**Set exercise**
Pick up the mailing-list thread about PostgreSQL write scalability and lock contention, and write what comes next after its final line.

**Given text**
-- begin --

TransactionIdGetStatus is taking an exclusive lock which is a red flag
and a good optimization target, I think.

merlin


Re: write scalability

От
Alvaro Herrera
Дата:
Excerpts from Merlin Moncure's message of lun jul 25 17:19:58 -0400 2011:
> On Mon, Jul 25, 2011 at 3:07 PM, Robert Haas <robertmhaas@gmail.com> wrote:

> > Experience
> > with the read scalability stuff has taught me also to look at which
> > LWLocks have the most shared acquisitions, as that can cause spinlock
> > and cache line contention.  The top few culprits are:
> >
> > lwlock 504: shacq 5315030 exacq 0 blk 0
> > lwlock 45: shacq 5967317 exacq 13284 blk 1722
> > lwlock 39: shacq 8219988 exacq 13342 blk 2291
> > lwlock 5: shacq 26306020 exacq 0 blk 0
> > lwlock 4: shacq 28667307 exacq 2628524 blk 3356651
> > lwlock 11: shacq 84913908 exacq 4539551 blk 2119423
> >
> > In all, there were 238777533 shared LWLock acquisitions during this
> > test: 35% CLogControlLock, 12% ProcArrayLock, 11% SInvalReadLock (soon
> > to be dealt with, as discussed elsewhere on-list), and then it gets
> > down into the lock manager locks and a few others.
> 
> hm, all the CLogControlLock acquisitions in clog.c appear to be
> exclusive...or did you mean shared in some other sense?

SLRU control locks are also acquired indirectly by slru.c, see
SimpleLruReadPage_ReadOnly.

> TransactionIdGetStatus is taking an exclusive lock which is a red flag
> and a good optimization target, I think.

In fact, if the page that TransactionIdGetStatus is looking for is in
the buffers, it'll only take a shared lock.

-- 
Álvaro Herrera <alvherre@commandprompt.com>
The PostgreSQL Company - Command Prompt, Inc.

-- end --

**Dataset excerpts**

-- begin --

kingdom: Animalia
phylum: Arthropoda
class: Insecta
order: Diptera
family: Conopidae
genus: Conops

-- end --
-- begin --

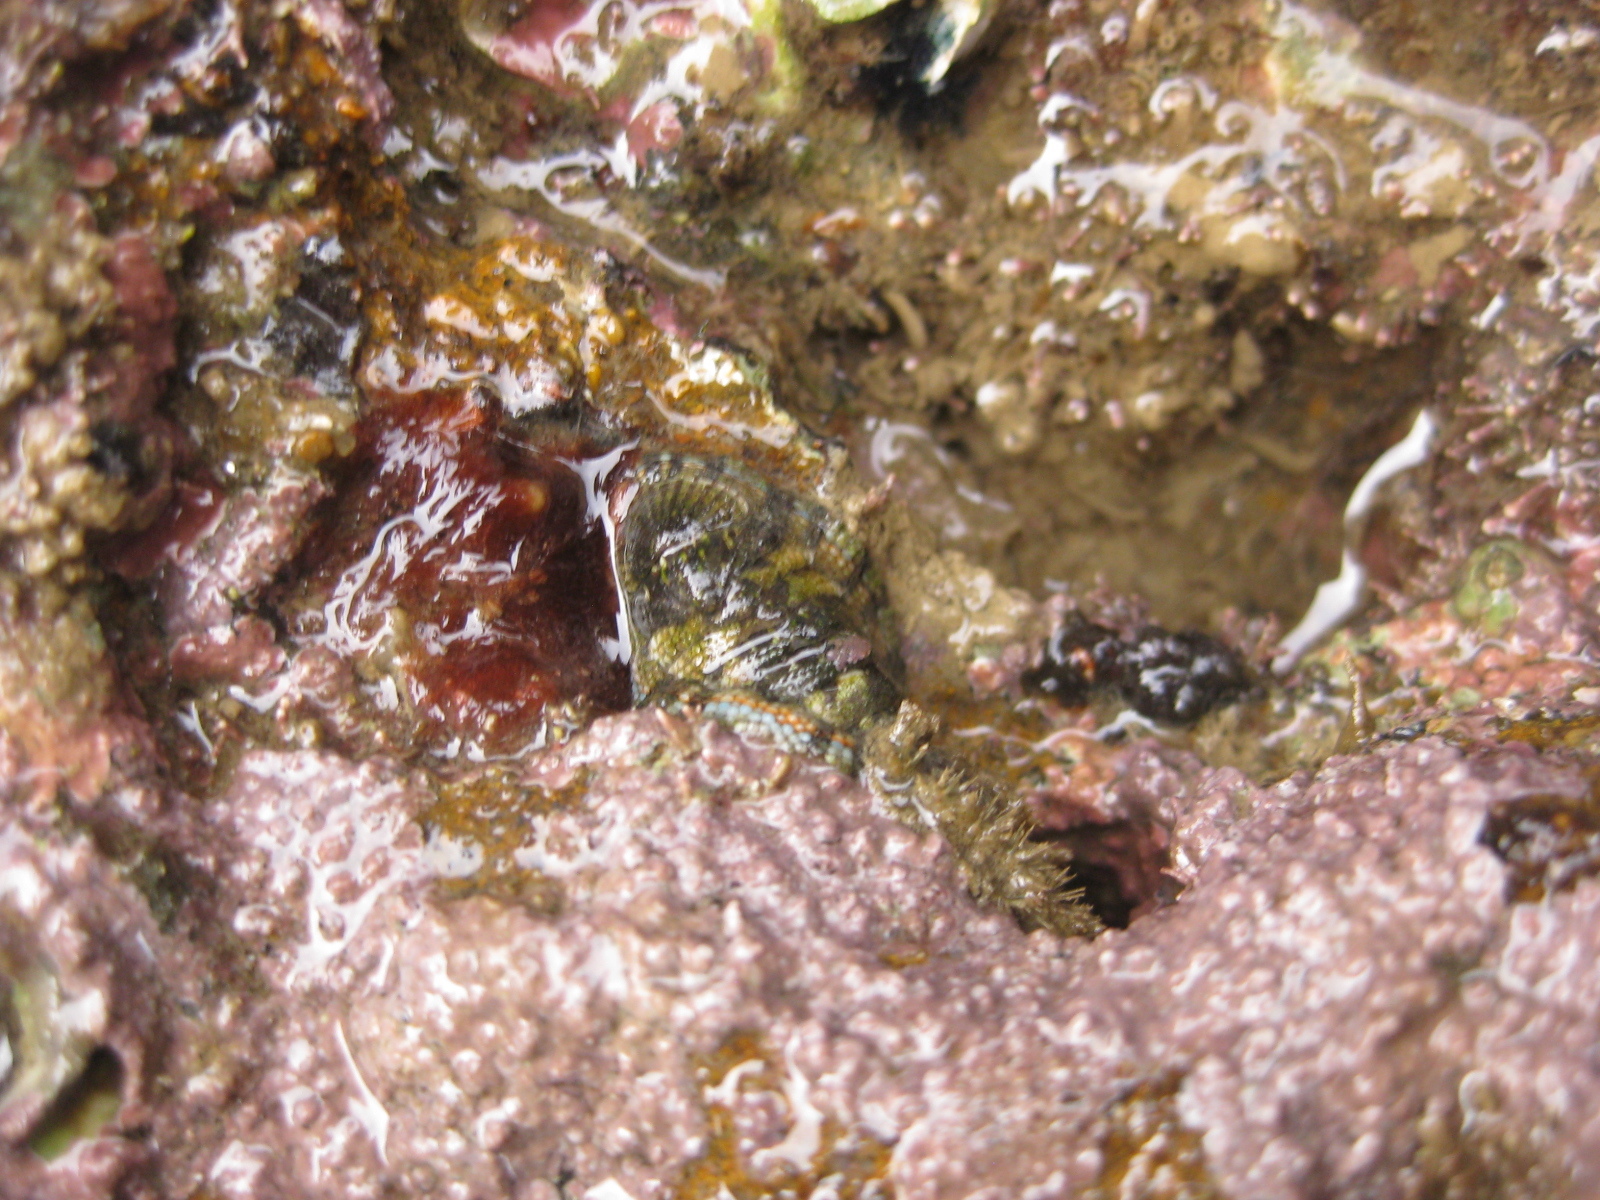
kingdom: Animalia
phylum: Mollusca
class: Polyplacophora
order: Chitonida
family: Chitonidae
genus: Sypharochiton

-- end --

**Final answer**
PostgreSQL Replication, Consulting, Custom Development, 24x7 support


Re: write scalability

От
Robert Haas
Дата:
On Mon, Jul 25, 2011 at 4:07 PM, Robert Haas <robertmhaas@gmail.com> wrote:
> As to what that something might be, I reran this last test with
> LWLOCK_STATS enabled and here are the top things that are blocking:
>
> lwlock 310: shacq 96846 exacq 108433 blk 16275
> lwlock 3: shacq 64 exacq 2628381 blk 36027
> lwlock 7: shacq 0 exacq 2628615 blk 85220
> lwlock 11: shacq 84913908 exacq 4539551 blk 2119423
> lwlock 4: shacq 28667307 exacq 2628524 blk 3356651
>
> During this 5-minute test run, an LWLock acquisition blocked 6180335
> times.  As you can see from the above results, ProcArrayLock accounts
> for 54% of that blocking, and CLogControlLock accounts for another
> 34%.  lwlock 7 is WALInsertLock, which manages to account for more
> than 1% of the blocking despite the fact that WAL has been largely
> eliminated in this test...

I reran this test on master with permanent (not unlogged) tables, and
got the following stats for blocking:

lwlock 11: shacq 58376164 exacq 2122076 blk 1130974
lwlock 4: shacq 15168924 exacq 1367303 blk 1555799
lwlock 7: shacq 0 exacq 8440615 blk 1726896
grand total: shacq 144563929 exacq 41618873 blk 4886107

So that's 35% WALInsertLock, 32% ProcArrayLock, and 23%
CLogControlLock.  No other single lock accounted for more than 1% of
the blocking.  It's a good guess we're going to have to fix more than
one thing to really make this zippy.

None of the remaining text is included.